People fidgeted and a few murmured, unhappy to agree but needing to. Despite the need to work together, apparently dragons thought they were better than wolves. And wolves likely thought the reverse.
“How long have you been working on all of this?” I asked, hope curling through me.
“Years. Since he got here.” Vemar pointed at Micah. “He’s the one who got us all organized. How long you been here, Micah?”
“Time is hard to judge, but…half a decade, maybe? A bit more?”
My hope shriveled up, and an uncomfortable weight lodged in my stomach. “That long? If the wolves have cased the castle, surely you have most of what you need. What’s the hold-up?”
“It’s hard to get opportunities to talk with them,” Micah said. “We are only pulled out of here for larger engagements, and then we are heavily guarded. There aren’t a lot of opportunities to touch base.”
“We tried to escape once,” Tamara said. “We thought we had everything ready. We got as far as the banks, ready to force our way to the boats…”
“What happened?” I asked.
“Govam happened,” Bad Hair Year said with a grim set to her mouth. “Somehow he knew what we were planning. He had a team waiting. Without our dragons, we had no hope. They dragged us back and beat us to within an inch of our lives.”
I let out a breath, thinking about my interactions with the demon. He was clearly dangling carrots in front of me to get me to act, and then he’d be waiting to step in and catch me. Mind-fuckery, all right, and he was damned good at it.
“Huh,” I said, running my thumb over the hilt of the sword. “Well then. Maybe we need to do a little study on Govam and make sure we’re anticipating him more than he is us.”

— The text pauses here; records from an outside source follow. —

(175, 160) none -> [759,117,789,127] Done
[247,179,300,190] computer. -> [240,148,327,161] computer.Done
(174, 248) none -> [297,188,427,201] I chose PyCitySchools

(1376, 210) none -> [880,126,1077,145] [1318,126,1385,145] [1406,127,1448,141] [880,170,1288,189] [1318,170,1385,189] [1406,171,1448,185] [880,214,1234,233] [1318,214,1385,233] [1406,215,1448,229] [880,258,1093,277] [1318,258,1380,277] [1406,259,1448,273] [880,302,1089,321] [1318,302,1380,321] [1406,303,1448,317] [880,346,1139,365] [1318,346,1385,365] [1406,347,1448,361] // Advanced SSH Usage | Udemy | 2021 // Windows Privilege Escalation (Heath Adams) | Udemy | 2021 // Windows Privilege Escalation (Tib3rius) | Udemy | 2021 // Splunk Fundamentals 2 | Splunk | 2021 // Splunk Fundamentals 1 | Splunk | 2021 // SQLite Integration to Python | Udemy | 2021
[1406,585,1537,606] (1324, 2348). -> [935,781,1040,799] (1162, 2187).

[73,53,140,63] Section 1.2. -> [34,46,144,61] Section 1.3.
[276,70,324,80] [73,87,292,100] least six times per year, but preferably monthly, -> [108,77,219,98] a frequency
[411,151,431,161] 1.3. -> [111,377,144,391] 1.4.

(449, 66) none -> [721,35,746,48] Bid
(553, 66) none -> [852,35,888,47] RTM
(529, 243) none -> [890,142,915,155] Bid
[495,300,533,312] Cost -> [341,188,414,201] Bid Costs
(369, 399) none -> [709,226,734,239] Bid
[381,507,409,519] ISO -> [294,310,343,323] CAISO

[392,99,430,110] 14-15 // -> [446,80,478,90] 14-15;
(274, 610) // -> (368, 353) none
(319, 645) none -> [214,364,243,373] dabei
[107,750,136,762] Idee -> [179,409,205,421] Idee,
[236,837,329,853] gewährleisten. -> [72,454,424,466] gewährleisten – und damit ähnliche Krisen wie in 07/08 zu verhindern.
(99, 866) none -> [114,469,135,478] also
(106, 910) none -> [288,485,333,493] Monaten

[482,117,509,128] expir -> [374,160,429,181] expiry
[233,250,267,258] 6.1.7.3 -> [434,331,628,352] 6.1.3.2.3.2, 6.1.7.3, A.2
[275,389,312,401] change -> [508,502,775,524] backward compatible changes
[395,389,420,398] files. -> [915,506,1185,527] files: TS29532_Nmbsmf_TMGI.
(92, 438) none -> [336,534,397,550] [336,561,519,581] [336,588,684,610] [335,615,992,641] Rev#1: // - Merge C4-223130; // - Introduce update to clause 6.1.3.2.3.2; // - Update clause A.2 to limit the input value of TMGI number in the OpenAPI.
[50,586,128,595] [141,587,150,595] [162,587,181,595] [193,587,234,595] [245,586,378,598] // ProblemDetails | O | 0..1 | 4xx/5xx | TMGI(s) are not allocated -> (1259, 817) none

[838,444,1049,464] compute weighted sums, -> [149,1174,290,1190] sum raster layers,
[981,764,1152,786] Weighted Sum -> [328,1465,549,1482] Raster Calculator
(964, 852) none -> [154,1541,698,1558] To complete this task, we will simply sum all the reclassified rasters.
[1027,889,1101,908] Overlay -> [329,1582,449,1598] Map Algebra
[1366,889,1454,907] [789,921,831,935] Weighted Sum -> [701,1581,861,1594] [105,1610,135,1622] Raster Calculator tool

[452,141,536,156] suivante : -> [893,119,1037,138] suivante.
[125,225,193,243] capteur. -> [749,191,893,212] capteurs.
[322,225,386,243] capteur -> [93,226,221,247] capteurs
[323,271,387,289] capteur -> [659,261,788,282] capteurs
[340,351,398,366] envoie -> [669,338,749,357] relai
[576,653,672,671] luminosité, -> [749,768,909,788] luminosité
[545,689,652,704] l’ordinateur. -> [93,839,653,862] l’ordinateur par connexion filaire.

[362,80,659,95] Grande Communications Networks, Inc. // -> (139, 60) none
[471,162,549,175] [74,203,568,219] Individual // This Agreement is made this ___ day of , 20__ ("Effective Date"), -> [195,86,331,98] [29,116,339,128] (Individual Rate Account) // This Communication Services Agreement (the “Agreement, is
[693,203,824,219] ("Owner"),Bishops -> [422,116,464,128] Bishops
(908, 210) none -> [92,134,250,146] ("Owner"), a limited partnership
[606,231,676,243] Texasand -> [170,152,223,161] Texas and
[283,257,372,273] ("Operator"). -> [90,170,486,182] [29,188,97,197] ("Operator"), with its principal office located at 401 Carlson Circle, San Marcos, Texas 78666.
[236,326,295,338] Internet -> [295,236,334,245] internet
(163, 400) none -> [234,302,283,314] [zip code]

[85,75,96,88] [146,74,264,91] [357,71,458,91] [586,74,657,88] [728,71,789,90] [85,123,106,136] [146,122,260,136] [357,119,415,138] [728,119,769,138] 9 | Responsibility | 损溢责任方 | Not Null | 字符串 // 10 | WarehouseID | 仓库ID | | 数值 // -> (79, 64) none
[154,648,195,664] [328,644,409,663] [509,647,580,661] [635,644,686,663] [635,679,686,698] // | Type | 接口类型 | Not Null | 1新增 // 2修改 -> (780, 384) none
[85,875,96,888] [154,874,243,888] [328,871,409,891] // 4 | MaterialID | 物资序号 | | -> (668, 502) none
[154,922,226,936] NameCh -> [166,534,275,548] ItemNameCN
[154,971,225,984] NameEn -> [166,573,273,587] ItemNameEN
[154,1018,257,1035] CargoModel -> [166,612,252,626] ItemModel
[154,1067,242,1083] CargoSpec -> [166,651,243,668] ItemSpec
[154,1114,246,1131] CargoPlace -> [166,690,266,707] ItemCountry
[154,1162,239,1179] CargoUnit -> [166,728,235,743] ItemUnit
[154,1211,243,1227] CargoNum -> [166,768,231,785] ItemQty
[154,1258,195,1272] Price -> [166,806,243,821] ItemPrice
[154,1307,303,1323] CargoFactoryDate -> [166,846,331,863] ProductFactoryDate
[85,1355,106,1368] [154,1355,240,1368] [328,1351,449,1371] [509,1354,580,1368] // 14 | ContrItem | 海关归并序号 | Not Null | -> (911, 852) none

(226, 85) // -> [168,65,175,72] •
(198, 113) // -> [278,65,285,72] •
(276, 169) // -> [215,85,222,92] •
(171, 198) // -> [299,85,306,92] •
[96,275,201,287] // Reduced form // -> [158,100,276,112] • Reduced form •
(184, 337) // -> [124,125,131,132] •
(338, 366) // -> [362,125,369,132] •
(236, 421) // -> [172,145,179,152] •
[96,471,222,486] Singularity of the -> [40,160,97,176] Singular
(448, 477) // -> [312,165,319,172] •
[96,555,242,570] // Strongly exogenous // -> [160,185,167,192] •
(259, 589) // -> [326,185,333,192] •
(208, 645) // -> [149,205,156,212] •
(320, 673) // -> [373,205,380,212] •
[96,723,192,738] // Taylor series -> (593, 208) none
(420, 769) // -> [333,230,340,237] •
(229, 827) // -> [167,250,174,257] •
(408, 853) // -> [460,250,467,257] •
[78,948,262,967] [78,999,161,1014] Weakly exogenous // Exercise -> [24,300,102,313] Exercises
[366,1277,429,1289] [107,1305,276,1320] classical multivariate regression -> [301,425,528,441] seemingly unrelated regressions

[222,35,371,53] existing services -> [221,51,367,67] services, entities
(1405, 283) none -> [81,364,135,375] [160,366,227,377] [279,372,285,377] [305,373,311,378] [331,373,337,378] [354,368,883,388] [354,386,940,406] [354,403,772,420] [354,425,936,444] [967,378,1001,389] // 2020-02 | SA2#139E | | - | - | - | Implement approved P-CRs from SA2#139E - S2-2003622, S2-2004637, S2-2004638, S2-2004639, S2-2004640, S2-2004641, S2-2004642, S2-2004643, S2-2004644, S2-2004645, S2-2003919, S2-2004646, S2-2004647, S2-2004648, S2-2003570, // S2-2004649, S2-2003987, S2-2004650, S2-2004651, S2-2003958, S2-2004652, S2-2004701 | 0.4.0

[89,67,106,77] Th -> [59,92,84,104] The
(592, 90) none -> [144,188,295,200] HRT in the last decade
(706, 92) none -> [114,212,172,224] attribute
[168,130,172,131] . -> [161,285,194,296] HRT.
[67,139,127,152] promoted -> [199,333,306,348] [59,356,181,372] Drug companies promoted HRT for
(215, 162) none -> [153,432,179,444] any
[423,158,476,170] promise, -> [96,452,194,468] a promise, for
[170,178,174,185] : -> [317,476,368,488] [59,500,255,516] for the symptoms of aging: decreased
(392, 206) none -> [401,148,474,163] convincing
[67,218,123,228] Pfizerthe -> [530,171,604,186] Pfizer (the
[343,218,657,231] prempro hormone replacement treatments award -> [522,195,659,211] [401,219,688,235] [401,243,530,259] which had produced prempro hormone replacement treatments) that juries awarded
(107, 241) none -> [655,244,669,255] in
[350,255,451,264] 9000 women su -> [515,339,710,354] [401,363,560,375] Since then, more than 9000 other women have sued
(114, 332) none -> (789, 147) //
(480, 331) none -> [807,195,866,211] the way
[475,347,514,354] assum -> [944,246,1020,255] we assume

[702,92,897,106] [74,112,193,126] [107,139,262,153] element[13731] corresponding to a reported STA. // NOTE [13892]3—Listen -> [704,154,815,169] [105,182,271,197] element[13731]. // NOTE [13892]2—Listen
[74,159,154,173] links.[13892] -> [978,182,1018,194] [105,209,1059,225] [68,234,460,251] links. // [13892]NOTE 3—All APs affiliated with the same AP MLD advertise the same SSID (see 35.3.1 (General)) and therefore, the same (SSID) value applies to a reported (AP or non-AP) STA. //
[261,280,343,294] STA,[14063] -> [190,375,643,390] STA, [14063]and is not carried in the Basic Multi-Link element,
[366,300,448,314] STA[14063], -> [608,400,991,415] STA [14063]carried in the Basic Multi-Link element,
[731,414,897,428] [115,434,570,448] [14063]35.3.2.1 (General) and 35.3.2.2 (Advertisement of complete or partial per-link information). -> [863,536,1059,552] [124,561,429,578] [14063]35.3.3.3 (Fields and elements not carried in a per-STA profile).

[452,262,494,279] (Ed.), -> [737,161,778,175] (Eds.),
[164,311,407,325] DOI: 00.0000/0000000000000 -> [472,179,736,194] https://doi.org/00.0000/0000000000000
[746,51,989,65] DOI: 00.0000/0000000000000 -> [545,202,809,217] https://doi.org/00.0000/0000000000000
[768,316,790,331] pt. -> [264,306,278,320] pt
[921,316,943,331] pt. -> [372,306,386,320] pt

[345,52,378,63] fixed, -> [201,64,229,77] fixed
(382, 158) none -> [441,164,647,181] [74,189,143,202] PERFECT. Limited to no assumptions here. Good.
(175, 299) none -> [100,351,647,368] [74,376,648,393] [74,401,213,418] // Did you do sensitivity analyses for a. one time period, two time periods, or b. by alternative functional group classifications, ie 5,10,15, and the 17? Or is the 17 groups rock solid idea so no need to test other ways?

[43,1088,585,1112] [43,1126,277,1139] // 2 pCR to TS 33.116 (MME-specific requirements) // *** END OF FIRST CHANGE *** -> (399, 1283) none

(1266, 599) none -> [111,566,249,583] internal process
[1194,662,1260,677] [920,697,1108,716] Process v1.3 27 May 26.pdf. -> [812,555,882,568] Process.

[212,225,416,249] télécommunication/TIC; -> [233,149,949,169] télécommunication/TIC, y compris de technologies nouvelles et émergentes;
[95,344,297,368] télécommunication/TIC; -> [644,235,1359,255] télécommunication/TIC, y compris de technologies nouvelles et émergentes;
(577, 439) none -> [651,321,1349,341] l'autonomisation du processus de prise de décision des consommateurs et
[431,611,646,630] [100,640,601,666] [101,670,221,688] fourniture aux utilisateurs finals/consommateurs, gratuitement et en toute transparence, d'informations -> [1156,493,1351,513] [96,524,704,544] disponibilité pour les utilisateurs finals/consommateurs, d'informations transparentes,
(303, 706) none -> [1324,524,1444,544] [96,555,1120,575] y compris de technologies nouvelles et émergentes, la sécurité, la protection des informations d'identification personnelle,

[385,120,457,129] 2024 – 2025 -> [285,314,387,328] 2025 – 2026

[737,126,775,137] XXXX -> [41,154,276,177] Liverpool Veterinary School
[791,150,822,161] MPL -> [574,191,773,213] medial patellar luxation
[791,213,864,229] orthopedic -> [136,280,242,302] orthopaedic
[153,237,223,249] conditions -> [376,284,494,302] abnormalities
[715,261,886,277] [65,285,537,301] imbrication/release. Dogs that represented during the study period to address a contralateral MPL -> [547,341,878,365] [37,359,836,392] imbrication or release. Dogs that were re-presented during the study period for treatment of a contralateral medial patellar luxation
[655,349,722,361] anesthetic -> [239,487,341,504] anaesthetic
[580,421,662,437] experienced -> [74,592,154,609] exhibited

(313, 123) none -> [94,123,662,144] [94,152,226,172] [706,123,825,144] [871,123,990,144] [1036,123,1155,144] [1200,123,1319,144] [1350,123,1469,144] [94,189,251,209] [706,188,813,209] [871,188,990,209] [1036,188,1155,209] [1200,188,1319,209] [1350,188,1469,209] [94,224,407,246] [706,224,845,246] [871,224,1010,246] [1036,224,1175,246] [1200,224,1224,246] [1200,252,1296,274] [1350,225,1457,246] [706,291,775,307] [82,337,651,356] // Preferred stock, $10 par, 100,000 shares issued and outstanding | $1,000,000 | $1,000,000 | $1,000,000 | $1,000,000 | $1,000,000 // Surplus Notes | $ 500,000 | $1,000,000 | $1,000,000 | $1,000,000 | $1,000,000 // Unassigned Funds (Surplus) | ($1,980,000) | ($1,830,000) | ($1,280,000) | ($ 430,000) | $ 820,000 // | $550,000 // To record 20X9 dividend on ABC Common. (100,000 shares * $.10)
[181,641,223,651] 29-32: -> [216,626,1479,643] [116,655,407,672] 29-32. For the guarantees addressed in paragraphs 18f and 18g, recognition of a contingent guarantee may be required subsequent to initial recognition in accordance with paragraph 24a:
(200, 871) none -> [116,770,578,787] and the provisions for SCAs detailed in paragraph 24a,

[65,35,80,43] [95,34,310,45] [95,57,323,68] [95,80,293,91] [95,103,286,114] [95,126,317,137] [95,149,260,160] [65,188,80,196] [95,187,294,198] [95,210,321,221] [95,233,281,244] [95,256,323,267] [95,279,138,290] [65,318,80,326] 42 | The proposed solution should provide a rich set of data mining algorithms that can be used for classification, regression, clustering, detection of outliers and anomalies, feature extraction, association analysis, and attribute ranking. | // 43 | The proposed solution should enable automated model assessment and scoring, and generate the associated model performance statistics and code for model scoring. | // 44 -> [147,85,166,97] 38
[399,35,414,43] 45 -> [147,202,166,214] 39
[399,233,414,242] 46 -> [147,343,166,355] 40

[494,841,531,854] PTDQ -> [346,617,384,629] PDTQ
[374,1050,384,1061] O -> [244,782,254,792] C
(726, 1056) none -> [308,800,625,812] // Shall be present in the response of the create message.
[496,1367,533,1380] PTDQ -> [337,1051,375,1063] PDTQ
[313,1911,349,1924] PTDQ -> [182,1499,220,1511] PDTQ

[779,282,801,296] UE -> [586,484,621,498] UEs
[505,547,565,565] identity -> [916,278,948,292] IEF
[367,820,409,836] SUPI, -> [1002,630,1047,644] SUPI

“Already underway,” Micah said with a glimmer in his eyes. “We will make a second attempt, and next time we will win.”
“Next time,” Tamara said with a shit-eating grin, “more than half of us will have our dragons.”
“What if we don’t want to leave?” someone asked from the back, a skin-and-bones man in his late thirties, I’d guess.
His eyes had a sheen over them in his gaunt face. His lank black hair fell down over a pronounced forehead.
“Why wouldn’t you want to leave?” I asked.
“Because I’m in no hurry to rush to my death. Like the alpha said, it’s been tried. It failed. My dragon has already been suppressed again. I don’t have access to healing. When they put me back in my cell the last time, they cracked my head and broke all my limbs in multiple places. I nearly bled out. I’d rather not suffer that again. They’ll kill me this time, I know they will.”
I stared at him incredulously.
He looks like he’s nearly dead now, my dragon murmured. What is he holding out for? Why does he wish to go slowly?
I glanced at the cells lining the squat room, the ceiling pushing down over us. I worried the cold, grimy stone with my toe and curled my nose at the thick, putrid smell that hung heavy in the air.
“This is living?” I asked, taking two steps and pulling the door to the nearest cell wide. I pointed inside while looking at him. “Being forced to rot in this cage? Being taken out and beaten so they can consume our pain and fear?” I glanced in, intending to point out the light covering of straw, nothing more than an illusion of bedding. Or the bucket in the corner for waste that usually overflowed before it was emptied.
But something caught my eye. Something I hadn’t seen when being dragged in and out of the dungeon.
Dotted here and there, creeping through the stone, somewhat wilting and laden with dead leaves, sprouted five everlass plants. They’d found a way to keep us company, even in hell.
Everlass, the very plant that had provided the people in the villages healing from the sickness the demons had unleashed on us.
Everlass, the plant that had brought Nyfain and me together.
Emotion welled up through me. Tears blurred my vision.
I choked out a laugh and walked into the cell immediately, avoiding the straw piled up on one side, and bent to the first plant, immediately pruning.
“What is she doing?” a man asked.
“What do you have in there?” a woman replied, obviously speaking to the owner of the cell.